Doutorando em Antropologia, PPGA/UFF

HEINICH, Nathalie. 2009. La fabrique du patrimoine. De la cathédrale à la petite cuillère. Paris: Éditions de la Maison des Sciences de l'Homme. 286 pp.

La fabrique du patrimoine, etnografia reveladora do campo patrimonial, é construída por Nathalie Heinich a partir de sua análise do serviço do Inventário do Patrimônio ligado ao Ministério da Cultura, na França. Representando, na "cadeia patrimonial", o polo mais especializado, mais distante do profano, em que a dimensão emocional e a dimensão estética da patrimonialização são as menos manifestas, o Inventário se situa no início da cadeia, onde a proteção pela descrição não tem ainda força de lei.

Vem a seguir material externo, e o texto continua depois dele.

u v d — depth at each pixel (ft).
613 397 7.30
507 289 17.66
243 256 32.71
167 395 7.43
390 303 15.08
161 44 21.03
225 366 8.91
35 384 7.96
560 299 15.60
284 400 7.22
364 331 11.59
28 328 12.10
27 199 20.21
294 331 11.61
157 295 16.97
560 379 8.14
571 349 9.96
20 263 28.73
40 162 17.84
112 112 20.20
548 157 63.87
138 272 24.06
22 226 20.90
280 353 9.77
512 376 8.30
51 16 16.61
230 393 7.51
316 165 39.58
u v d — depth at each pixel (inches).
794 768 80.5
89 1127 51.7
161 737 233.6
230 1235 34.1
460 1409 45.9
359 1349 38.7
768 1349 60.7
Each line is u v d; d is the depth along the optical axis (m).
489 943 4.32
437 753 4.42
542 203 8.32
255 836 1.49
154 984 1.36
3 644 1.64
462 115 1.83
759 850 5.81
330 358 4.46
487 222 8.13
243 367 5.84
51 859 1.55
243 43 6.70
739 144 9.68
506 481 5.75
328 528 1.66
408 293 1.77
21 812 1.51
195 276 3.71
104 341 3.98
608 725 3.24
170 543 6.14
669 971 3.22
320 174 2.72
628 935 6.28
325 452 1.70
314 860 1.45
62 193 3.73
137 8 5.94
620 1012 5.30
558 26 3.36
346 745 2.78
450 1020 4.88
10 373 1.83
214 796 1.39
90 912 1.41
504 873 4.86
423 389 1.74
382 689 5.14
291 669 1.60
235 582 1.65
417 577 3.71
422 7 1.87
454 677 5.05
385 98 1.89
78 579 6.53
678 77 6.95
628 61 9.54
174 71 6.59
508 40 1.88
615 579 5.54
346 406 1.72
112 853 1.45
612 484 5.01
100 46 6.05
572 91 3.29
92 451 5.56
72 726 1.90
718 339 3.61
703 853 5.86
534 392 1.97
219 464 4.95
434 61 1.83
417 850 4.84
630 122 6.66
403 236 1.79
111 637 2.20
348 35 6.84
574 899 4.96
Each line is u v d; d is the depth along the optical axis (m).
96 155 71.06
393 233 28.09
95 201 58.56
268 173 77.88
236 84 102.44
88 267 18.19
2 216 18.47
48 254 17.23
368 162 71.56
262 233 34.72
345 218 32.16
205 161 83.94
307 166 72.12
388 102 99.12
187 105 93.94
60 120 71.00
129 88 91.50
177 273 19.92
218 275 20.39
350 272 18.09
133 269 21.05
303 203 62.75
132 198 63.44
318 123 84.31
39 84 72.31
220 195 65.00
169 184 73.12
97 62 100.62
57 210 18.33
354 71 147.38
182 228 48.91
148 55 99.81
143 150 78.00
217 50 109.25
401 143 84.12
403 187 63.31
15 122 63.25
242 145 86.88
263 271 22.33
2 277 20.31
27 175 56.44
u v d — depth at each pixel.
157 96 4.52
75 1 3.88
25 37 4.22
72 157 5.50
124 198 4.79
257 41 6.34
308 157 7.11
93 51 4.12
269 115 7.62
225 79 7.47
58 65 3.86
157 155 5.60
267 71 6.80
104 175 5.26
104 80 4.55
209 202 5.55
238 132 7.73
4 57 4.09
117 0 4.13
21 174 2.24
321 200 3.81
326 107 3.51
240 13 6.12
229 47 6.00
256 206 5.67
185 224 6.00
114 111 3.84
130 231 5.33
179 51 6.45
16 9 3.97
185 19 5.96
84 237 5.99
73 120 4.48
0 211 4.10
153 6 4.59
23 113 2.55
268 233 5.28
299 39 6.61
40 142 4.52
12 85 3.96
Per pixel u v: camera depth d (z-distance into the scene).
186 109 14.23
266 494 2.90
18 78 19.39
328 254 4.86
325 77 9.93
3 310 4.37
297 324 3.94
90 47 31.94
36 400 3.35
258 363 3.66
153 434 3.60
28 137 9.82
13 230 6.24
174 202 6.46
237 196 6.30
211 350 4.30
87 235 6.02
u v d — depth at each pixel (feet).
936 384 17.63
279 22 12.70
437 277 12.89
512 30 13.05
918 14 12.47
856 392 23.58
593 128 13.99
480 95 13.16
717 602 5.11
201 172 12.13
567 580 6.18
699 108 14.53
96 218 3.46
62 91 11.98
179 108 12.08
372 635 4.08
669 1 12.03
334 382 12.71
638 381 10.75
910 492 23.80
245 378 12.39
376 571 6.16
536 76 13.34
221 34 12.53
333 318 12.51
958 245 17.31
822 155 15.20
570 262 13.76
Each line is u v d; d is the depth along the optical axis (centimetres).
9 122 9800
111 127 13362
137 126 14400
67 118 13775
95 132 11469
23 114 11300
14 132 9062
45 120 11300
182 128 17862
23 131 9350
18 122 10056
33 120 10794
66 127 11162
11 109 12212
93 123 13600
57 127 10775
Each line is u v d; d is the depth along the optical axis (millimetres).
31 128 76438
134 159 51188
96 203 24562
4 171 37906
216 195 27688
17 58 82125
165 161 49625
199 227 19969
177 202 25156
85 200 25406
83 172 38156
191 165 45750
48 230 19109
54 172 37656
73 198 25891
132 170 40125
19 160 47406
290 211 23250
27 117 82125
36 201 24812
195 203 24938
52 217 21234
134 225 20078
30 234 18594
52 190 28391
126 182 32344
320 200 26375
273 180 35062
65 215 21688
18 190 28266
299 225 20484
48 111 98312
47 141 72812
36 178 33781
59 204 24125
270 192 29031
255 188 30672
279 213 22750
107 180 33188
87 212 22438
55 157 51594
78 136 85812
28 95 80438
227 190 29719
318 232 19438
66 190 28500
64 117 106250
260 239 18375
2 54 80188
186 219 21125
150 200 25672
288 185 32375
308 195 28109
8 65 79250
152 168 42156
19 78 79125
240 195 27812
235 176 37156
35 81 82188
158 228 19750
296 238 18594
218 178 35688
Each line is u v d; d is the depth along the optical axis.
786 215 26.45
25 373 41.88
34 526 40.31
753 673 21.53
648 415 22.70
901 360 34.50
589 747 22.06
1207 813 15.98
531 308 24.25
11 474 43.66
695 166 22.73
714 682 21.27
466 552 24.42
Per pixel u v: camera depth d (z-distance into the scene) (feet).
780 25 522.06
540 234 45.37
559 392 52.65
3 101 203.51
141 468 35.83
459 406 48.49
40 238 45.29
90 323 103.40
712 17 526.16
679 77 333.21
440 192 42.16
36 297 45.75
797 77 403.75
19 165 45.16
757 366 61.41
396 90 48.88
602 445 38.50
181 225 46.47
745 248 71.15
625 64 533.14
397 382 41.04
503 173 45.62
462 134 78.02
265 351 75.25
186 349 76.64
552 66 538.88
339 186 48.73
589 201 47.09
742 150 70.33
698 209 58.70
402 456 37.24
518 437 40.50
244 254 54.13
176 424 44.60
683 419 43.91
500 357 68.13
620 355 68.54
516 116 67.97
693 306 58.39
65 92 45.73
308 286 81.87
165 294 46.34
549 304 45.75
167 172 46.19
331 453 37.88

Ao buscar decifrar o valor patrimonial nas obras analisadas pelos pesquisadores do Inventário, a autora realiza uma sociologia dos valores, tendo como um de seus suportes teóricos o trabalho de Luc Boltanski e Laurent Thévenot sobre as operações da justificação (1991).

O que leva um bem, seja ele qual for, a fazer parte do patrimônio? Ao oferecer ao leitor uma microanálise da experiência patrimonial, a autora se propõe a desconstruir os valores do atemporal e do universal, geralmente reconhecidos no patrimônio. Empenhando-se para apreender o fenômeno recente da "inflação patrimonial", Heinich busca distinguir as diferentes categorias de valores implicadas no patrimônio e, por conseguinte, as diferentes categorias de objetos patrimoniais. Primeiramente, a articulação dos valores se dá em um campo onde se interligam saberes sobre o patrimônio. Ao discutir a configuração de uma expertise patrimonial, bastante específica e inacessível ao profano, a autora enfatiza o papel da datação, do conhecimento dos materiais e de um vocabulário especializado.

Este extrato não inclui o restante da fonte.